- [TASK INSTRUCTIONS]:
Copy out every one of the rows below, keeping each line word for word and in the same order.

[BEGIN DATA SUPPLIED]

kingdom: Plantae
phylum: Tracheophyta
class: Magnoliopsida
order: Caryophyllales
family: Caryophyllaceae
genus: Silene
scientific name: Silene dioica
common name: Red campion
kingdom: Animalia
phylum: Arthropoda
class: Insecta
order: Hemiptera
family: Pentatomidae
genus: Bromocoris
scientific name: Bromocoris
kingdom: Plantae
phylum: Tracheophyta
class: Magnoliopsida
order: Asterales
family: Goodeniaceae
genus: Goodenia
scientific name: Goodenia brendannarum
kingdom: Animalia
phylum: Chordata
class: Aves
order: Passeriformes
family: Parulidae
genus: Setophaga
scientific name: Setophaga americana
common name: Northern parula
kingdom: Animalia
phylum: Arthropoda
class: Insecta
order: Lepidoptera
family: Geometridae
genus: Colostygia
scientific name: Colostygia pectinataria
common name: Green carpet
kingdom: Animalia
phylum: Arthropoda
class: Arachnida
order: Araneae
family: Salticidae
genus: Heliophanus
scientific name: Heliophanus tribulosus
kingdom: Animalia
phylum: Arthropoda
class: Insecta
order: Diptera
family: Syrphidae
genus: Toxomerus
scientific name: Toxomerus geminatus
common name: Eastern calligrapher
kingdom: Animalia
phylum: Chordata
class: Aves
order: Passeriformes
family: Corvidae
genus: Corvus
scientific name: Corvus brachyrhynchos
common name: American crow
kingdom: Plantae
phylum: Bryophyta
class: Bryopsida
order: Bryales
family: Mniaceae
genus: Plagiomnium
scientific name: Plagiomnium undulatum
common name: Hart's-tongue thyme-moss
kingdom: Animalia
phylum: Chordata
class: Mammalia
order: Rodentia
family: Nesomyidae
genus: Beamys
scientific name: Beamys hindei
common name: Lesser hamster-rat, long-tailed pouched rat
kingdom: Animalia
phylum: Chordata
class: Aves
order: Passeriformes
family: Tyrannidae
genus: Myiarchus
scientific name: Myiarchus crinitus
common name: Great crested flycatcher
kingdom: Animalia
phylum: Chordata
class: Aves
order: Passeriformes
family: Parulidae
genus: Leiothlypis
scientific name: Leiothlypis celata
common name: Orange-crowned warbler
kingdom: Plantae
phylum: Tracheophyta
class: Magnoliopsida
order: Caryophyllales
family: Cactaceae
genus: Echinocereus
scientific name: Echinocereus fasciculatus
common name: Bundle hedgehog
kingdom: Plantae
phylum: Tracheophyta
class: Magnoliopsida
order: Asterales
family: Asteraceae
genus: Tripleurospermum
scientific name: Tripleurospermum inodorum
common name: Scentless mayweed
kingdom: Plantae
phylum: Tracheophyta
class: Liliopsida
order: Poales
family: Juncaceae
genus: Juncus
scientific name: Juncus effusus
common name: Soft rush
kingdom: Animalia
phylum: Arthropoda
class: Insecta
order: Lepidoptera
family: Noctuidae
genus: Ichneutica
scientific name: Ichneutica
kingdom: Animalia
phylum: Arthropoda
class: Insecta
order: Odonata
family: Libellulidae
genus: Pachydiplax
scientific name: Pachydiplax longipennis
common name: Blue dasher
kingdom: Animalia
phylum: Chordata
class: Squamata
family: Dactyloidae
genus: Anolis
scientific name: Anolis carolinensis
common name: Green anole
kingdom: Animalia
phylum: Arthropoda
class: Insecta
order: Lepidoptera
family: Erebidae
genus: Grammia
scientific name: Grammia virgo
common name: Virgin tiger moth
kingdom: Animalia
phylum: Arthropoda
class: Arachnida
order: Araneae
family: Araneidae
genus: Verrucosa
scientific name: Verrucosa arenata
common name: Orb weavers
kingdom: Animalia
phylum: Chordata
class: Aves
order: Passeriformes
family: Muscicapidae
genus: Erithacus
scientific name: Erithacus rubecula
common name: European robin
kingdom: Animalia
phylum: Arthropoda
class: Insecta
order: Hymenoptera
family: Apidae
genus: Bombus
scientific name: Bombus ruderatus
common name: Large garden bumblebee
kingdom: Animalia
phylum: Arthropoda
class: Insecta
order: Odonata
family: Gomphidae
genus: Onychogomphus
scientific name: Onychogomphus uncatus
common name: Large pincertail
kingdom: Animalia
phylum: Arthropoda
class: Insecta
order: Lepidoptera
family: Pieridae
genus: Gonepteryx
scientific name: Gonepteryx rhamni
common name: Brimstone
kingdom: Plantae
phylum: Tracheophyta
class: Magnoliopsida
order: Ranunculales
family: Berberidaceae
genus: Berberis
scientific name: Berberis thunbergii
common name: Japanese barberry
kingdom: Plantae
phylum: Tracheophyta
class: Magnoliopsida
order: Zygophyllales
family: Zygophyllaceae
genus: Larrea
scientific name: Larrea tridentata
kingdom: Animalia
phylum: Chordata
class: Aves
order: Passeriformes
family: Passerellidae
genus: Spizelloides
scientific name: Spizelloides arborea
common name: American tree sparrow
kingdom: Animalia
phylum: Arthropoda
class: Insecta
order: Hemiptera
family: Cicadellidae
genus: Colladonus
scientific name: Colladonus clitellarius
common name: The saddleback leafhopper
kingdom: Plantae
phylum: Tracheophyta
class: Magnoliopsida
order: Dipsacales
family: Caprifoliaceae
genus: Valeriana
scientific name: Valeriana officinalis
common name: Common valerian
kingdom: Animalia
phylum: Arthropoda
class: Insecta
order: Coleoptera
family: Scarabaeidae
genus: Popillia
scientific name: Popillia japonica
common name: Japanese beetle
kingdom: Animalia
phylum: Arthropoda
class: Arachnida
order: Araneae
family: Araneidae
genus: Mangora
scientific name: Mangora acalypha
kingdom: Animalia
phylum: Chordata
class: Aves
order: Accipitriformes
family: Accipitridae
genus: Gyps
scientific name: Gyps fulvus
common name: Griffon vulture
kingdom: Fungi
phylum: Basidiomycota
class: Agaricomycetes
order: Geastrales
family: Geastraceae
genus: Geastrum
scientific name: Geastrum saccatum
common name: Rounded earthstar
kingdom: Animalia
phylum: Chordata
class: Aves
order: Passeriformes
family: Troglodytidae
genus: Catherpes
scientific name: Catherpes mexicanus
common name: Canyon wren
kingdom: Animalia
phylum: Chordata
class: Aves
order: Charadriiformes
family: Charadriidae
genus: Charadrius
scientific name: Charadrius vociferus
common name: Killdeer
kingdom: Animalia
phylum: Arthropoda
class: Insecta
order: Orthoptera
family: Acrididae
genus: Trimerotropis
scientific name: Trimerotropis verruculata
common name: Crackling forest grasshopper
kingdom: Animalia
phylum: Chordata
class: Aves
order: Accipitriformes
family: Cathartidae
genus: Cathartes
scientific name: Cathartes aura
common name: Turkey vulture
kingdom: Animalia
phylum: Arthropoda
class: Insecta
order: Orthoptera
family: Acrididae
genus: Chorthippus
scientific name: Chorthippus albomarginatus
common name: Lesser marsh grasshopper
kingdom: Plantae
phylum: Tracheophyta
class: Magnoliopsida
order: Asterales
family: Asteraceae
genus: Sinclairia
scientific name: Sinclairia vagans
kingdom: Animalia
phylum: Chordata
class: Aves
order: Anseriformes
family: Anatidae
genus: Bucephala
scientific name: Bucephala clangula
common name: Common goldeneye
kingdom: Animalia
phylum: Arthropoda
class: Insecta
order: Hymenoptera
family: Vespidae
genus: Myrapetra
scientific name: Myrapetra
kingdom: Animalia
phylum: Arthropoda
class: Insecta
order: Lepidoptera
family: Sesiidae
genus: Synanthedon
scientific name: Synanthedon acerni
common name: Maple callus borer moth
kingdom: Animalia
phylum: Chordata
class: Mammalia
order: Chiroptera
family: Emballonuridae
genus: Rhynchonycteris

[END DATA SUPPLIED]

- [OUTPUT FOR THIS EXERCISE]:
kingdom: Plantae
phylum: Tracheophyta
class: Magnoliopsida
order: Caryophyllales
family: Caryophyllaceae
genus: Silene
scientific name: Silene dioica
common name: Red campion
kingdom: Animalia
phylum: Arthropoda
class: Insecta
order: Hemiptera
family: Pentatomidae
genus: Bromocoris
scientific name: Bromocoris
kingdom: Plantae
phylum: Tracheophyta
class: Magnoliopsida
order: Asterales
family: Goodeniaceae
genus: Goodenia
scientific name: Goodenia brendannarum
kingdom: Animalia
phylum: Chordata
class: Aves
order: Passeriformes
family: Parulidae
genus: Setophaga
scientific name: Setophaga americana
common name: Northern parula
kingdom: Animalia
phylum: Arthropoda
class: Insecta
order: Lepidoptera
family: Geometridae
genus: Colostygia
scientific name: Colostygia pectinataria
common name: Green carpet
kingdom: Animalia
phylum: Arthropoda
class: Arachnida
order: Araneae
family: Salticidae
genus: Heliophanus
scientific name: Heliophanus tribulosus
kingdom: Animalia
phylum: Arthropoda
class: Insecta
order: Diptera
family: Syrphidae
genus: Toxomerus
scientific name: Toxomerus geminatus
common name: Eastern calligrapher
kingdom: Animalia
phylum: Chordata
class: Aves
order: Passeriformes
family: Corvidae
genus: Corvus
scientific name: Corvus brachyrhynchos
common name: American crow
kingdom: Plantae
phylum: Bryophyta
class: Bryopsida
order: Bryales
family: Mniaceae
genus: Plagiomnium
scientific name: Plagiomnium undulatum
common name: Hart's-tongue thyme-moss
kingdom: Animalia
phylum: Chordata
class: Mammalia
order: Rodentia
family: Nesomyidae
genus: Beamys
scientific name: Beamys hindei
common name: Lesser hamster-rat, long-tailed pouched rat
kingdom: Animalia
phylum: Chordata
class: Aves
order: Passeriformes
family: Tyrannidae
genus: Myiarchus
scientific name: Myiarchus crinitus
common name: Great crested flycatcher
kingdom: Animalia
phylum: Chordata
class: Aves
order: Passeriformes
family: Parulidae
genus: Leiothlypis
scientific name: Leiothlypis celata
common name: Orange-crowned warbler
kingdom: Plantae
phylum: Tracheophyta
class: Magnoliopsida
order: Caryophyllales
family: Cactaceae
genus: Echinocereus
scientific name: Echinocereus fasciculatus
common name: Bundle hedgehog
kingdom: Plantae
phylum: Tracheophyta
class: Magnoliopsida
order: Asterales
family: Asteraceae
genus: Tripleurospermum
scientific name: Tripleurospermum inodorum
common name: Scentless mayweed
kingdom: Plantae
phylum: Tracheophyta
class: Liliopsida
order: Poales
family: Juncaceae
genus: Juncus
scientific name: Juncus effusus
common name: Soft rush
kingdom: Animalia
phylum: Arthropoda
class: Insecta
order: Lepidoptera
family: Noctuidae
genus: Ichneutica
scientific name: Ichneutica
kingdom: Animalia
phylum: Arthropoda
class: Insecta
order: Odonata
family: Libellulidae
genus: Pachydiplax
scientific name: Pachydiplax longipennis
common name: Blue dasher
kingdom: Animalia
phylum: Chordata
class: Squamata
family: Dactyloidae
genus: Anolis
scientific name: Anolis carolinensis
common name: Green anole
kingdom: Animalia
phylum: Arthropoda
class: Insecta
order: Lepidoptera
family: Erebidae
genus: Grammia
scientific name: Grammia virgo
common name: Virgin tiger moth
kingdom: Animalia
phylum: Arthropoda
class: Arachnida
order: Araneae
family: Araneidae
genus: Verrucosa
scientific name: Verrucosa arenata
common name: Orb weavers
kingdom: Animalia
phylum: Chordata
class: Aves
order: Passeriformes
family: Muscicapidae
genus: Erithacus
scientific name: Erithacus rubecula
common name: European robin
kingdom: Animalia
phylum: Arthropoda
class: Insecta
order: Hymenoptera
family: Apidae
genus: Bombus
scientific name: Bombus ruderatus
common name: Large garden bumblebee
kingdom: Animalia
phylum: Arthropoda
class: Insecta
order: Odonata
family: Gomphidae
genus: Onychogomphus
scientific name: Onychogomphus uncatus
common name: Large pincertail
kingdom: Animalia
phylum: Arthropoda
class: Insecta
order: Lepidoptera
family: Pieridae
genus: Gonepteryx
scientific name: Gonepteryx rhamni
common name: Brimstone
kingdom: Plantae
phylum: Tracheophyta
class: Magnoliopsida
order: Ranunculales
family: Berberidaceae
genus: Berberis
scientific name: Berberis thunbergii
common name: Japanese barberry
kingdom: Plantae
phylum: Tracheophyta
class: Magnoliopsida
order: Zygophyllales
family: Zygophyllaceae
genus: Larrea
scientific name: Larrea tridentata
kingdom: Animalia
phylum: Chordata
class: Aves
order: Passeriformes
family: Passerellidae
genus: Spizelloides
scientific name: Spizelloides arborea
common name: American tree sparrow
kingdom: Animalia
phylum: Arthropoda
class: Insecta
order: Hemiptera
family: Cicadellidae
genus: Colladonus
scientific name: Colladonus clitellarius
common name: The saddleback leafhopper
kingdom: Plantae
phylum: Tracheophyta
class: Magnoliopsida
order: Dipsacales
family: Caprifoliaceae
genus: Valeriana
scientific name: Valeriana officinalis
common name: Common valerian
kingdom: Animalia
phylum: Arthropoda
class: Insecta
order: Coleoptera
family: Scarabaeidae
genus: Popillia
scientific name: Popillia japonica
common name: Japanese beetle
kingdom: Animalia
phylum: Arthropoda
class: Arachnida
order: Araneae
family: Araneidae
genus: Mangora
scientific name: Mangora acalypha
kingdom: Animalia
phylum: Chordata
class: Aves
order: Accipitriformes
family: Accipitridae
genus: Gyps
scientific name: Gyps fulvus
common name: Griffon vulture
kingdom: Fungi
phylum: Basidiomycota
class: Agaricomycetes
order: Geastrales
family: Geastraceae
genus: Geastrum
scientific name: Geastrum saccatum
common name: Rounded earthstar
kingdom: Animalia
phylum: Chordata
class: Aves
order: Passeriformes
family: Troglodytidae
genus: Catherpes
scientific name: Catherpes mexicanus
common name: Canyon wren
kingdom: Animalia
phylum: Chordata
class: Aves
order: Charadriiformes
family: Charadriidae
genus: Charadrius
scientific name: Charadrius vociferus
common name: Killdeer
kingdom: Animalia
phylum: Arthropoda
class: Insecta
order: Orthoptera
family: Acrididae
genus: Trimerotropis
scientific name: Trimerotropis verruculata
common name: Crackling forest grasshopper
kingdom: Animalia
phylum: Chordata
class: Aves
order: Accipitriformes
family: Cathartidae
genus: Cathartes
scientific name: Cathartes aura
common name: Turkey vulture
kingdom: Animalia
phylum: Arthropoda
class: Insecta
order: Orthoptera
family: Acrididae
genus: Chorthippus
scientific name: Chorthippus albomarginatus
common name: Lesser marsh grasshopper
kingdom: Plantae
phylum: Tracheophyta
class: Magnoliopsida
order: Asterales
family: Asteraceae
genus: Sinclairia
scientific name: Sinclairia vagans
kingdom: Animalia
phylum: Chordata
class: Aves
order: Anseriformes
family: Anatidae
genus: Bucephala
scientific name: Bucephala clangula
common name: Common goldeneye
kingdom: Animalia
phylum: Arthropoda
class: Insecta
order: Hymenoptera
family: Vespidae
genus: Myrapetra
scientific name: Myrapetra
kingdom: Animalia
phylum: Arthropoda
class: Insecta
order: Lepidoptera
family: Sesiidae
genus: Synanthedon
scientific name: Synanthedon acerni
common name: Maple callus borer moth
kingdom: Animalia
phylum: Chordata
class: Mammalia
order: Chiroptera
family: Emballonuridae
genus: Rhynchonycteris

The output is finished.